Last Updated: Friday, 19 May 2023, 07:24 GMT

Sale of surveillance technology to Egypt: Paris Prosecutor asked to open a criminal investigation

Publisher International Federation for Human Rights
Publication Date 9 November 2017
Cite as International Federation for Human Rights, Sale of surveillance technology to Egypt: Paris Prosecutor asked to open a criminal investigation, 9 November 2017, available at: https://www.refworld.org/docid/5a0d49554.html [accessed 19 May 2023]
DisclaimerThis is not a UNHCR publication. UNHCR is not responsible for, nor does it necessarily endorse, its content. Any views expressed are solely those of the author or publisher and do not necessarily reflect those of UNHCR, the United Nations or its Member States.

This morning, FIDH and the Ligue des Droits de l'Homme (France), with the support of the Cairo Institute for Human Rights Studies, filed a criminal complaint relating to the potential role - via the sale of surveillance technology - of the French company Amesys (renamed Nexa Technologies) in widespread oppression under the Al-Sissi regime. The complaint was filed with the specialised unit responsible for prosecuting crimes against humanity in France. This request for the opening of a criminal investigation for complicity to torture and enforced disappearance follows revelations published by the newspaper Télérama, and supplements the investigation already underway on the sale of surveillance technology to Gaddafi's Libya.

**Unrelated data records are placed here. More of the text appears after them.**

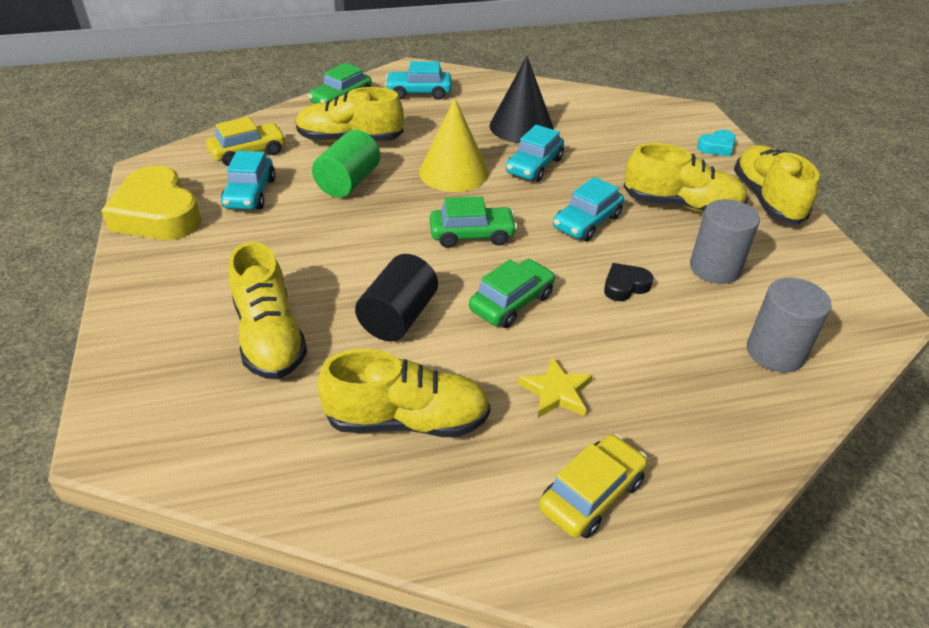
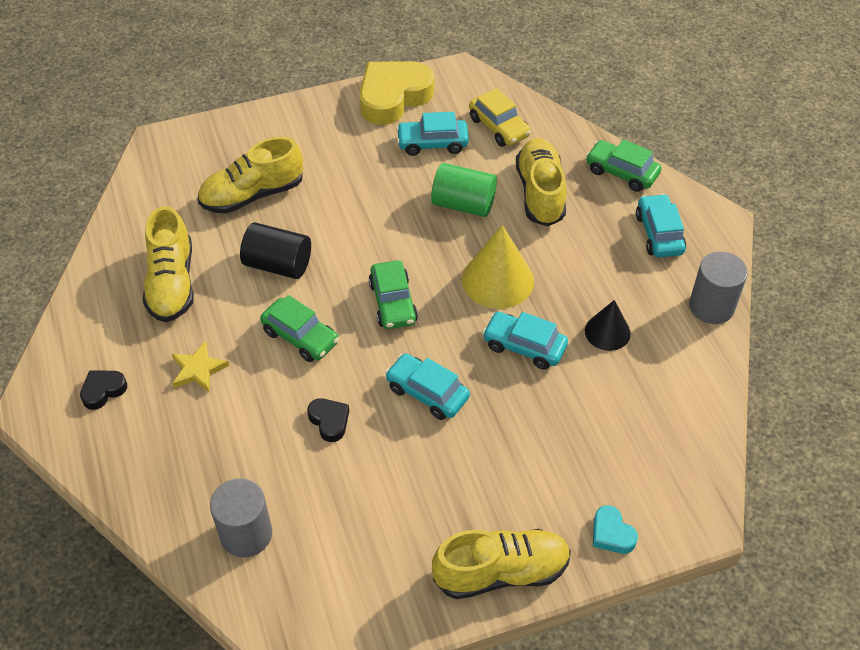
camera: 85 degrees right, 10 degrees up
(521, 126) = (607, 332): black cone -> black cone, size x0.61
(591, 494) = (103, 391): yellow car -> black heart
(681, 205) = (472, 481): yellow shoe -> none
(715, 268) = (364, 500): grey cylinder -> grey cylinder (711, 306)

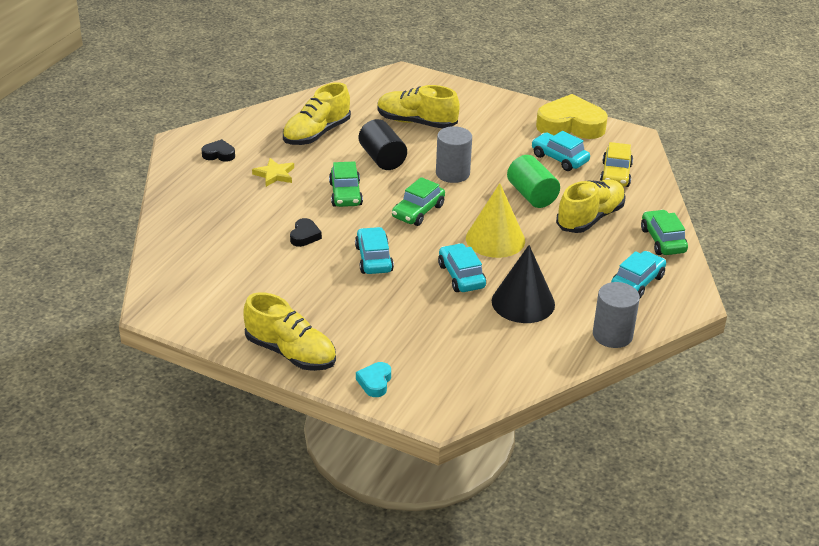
camera: 45 degrees right, 15 degrees down
(246, 534) = (196, 250): grey cylinder -> grey cylinder (452, 173)
(607, 332) = (523, 302): black cone -> black cone, size x1.64

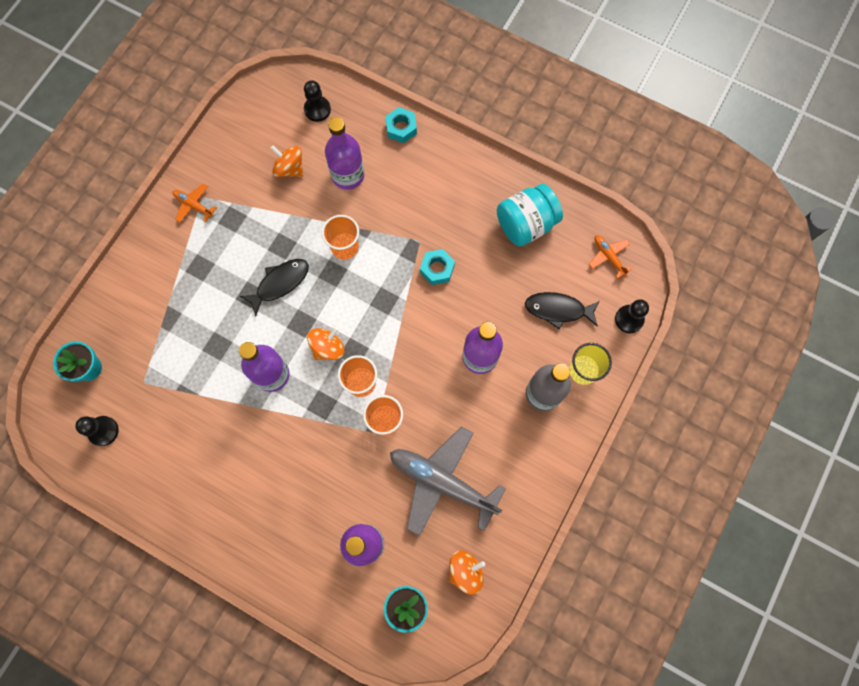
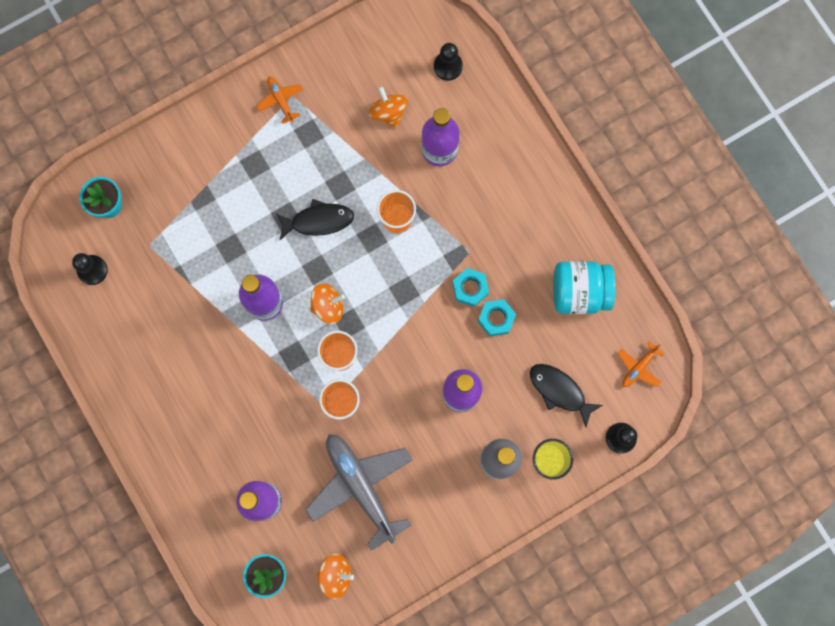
camera: 30 degrees right, 5 degrees up
(401, 128) = (517, 129): turquoise nut -> turquoise nut (496, 318)
(608, 256) = (639, 367): orange plane -> orange plane turned 135 degrees counterclockwise

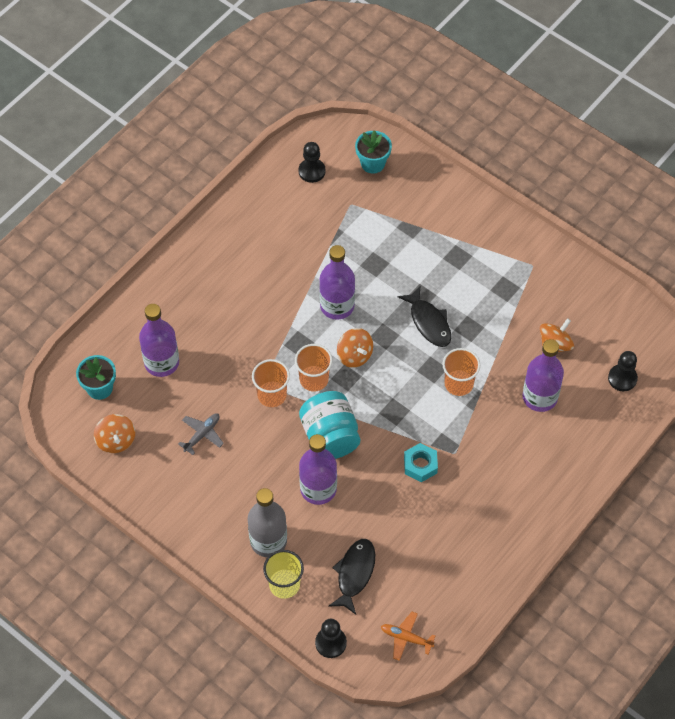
camera: 70 degrees right, 20 degrees down
(280, 100) = (525, 257): orange plane -> none
(360, 486) = (202, 434): grey plane -> grey plane, size x0.45
(496, 318) = (401, 496): turquoise nut -> none
(579, 292) = (457, 561): turquoise jar -> turquoise jar (330, 436)

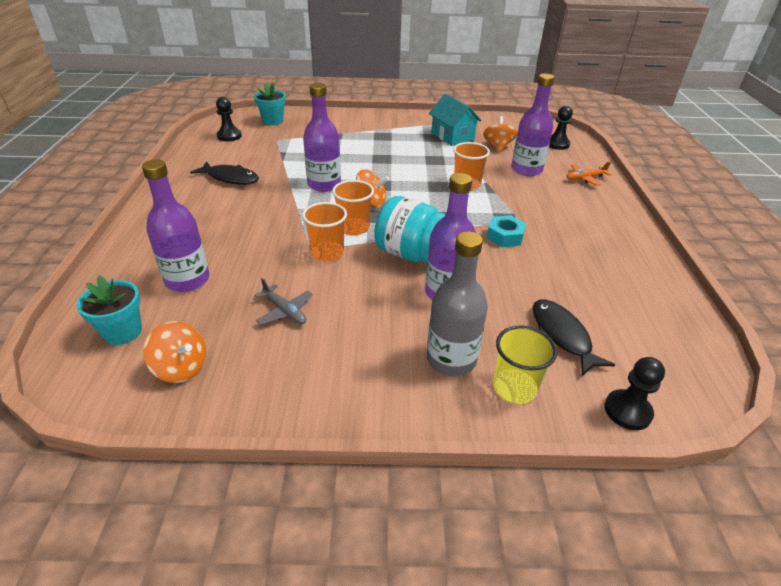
camera: 40 degrees left, 20 degrees down
(202, 434) = (285, 311): grey plane -> grey plane turned 135 degrees clockwise
(406, 638) = (675, 357): orange plane -> orange plane (585, 178)
(429, 322) = (404, 167): black fish -> black fish (230, 178)
(528, 299) = (452, 136): none -> turquoise house

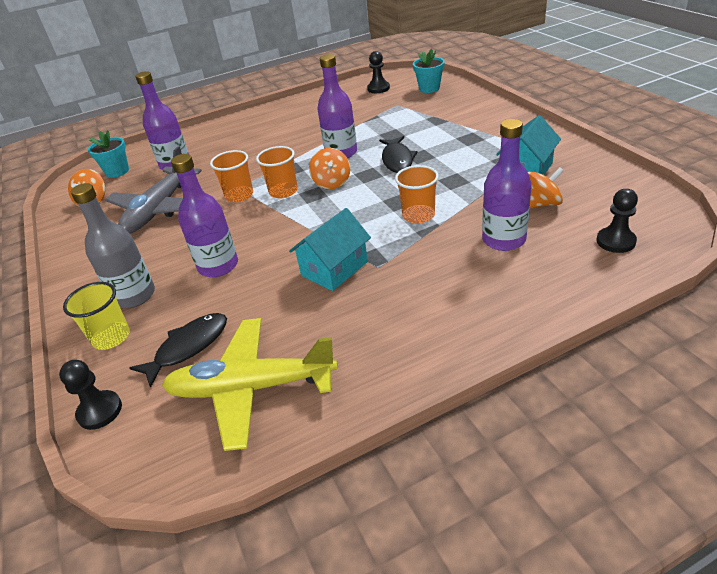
camera: 70 degrees right, 0 degrees up
(230, 178) = (312, 119): black fish -> black fish (397, 160)
(285, 311) = (159, 209): grey plane -> grey plane, size x2.22
(411, 254) = (264, 230): turquoise jar -> none
(505, 236) = (334, 268): turquoise nut -> turquoise house
(585, 178) = (536, 288): orange plane -> none
(632, 311) = (251, 388): none -> yellow plane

On 5 July 2017, Télérama revealed that Amesys had "changed its name and shareholder in order to sell its services to the new Egyptian authorities while the French state stands and looks on". A press conference was organised at FIDH headquarters in Paris with the journalist who published these revelations: Olivier Tesquet.

This morning, FIDH filed a complaint ("dénonciation") with the specialised unit responsible for prosecuting crimes against humanity within the Paris Prosecutor's office, requesting that a criminal investigation be opened for complicity to torture and enforced disappearances in Egypt. On 19 October 2011, our organisations first filed a complaint against Amesys following revelations published in the Wall Street Journal and WikiLeaks. In 2013, FIDH organised for Libyan victims of the Gaddafi regime to come to France and testify before the investigating judges as to how they were tracked down, arrested and then tortured. In May 2017, Amesys was formally placed under the status of assisted witness ("témoin assisté) for complicity to torture committed in Libya between 2007 and 2011.

However, the opening of criminal proceedings alone would not mask the lack of political willingness on the part of the French authorities, who should have prevented the export of "dual-use" surveillance technologies by the former managers of Amesys to Egypt, where oppression has been in full swing since General Al Sissi's coup d'état.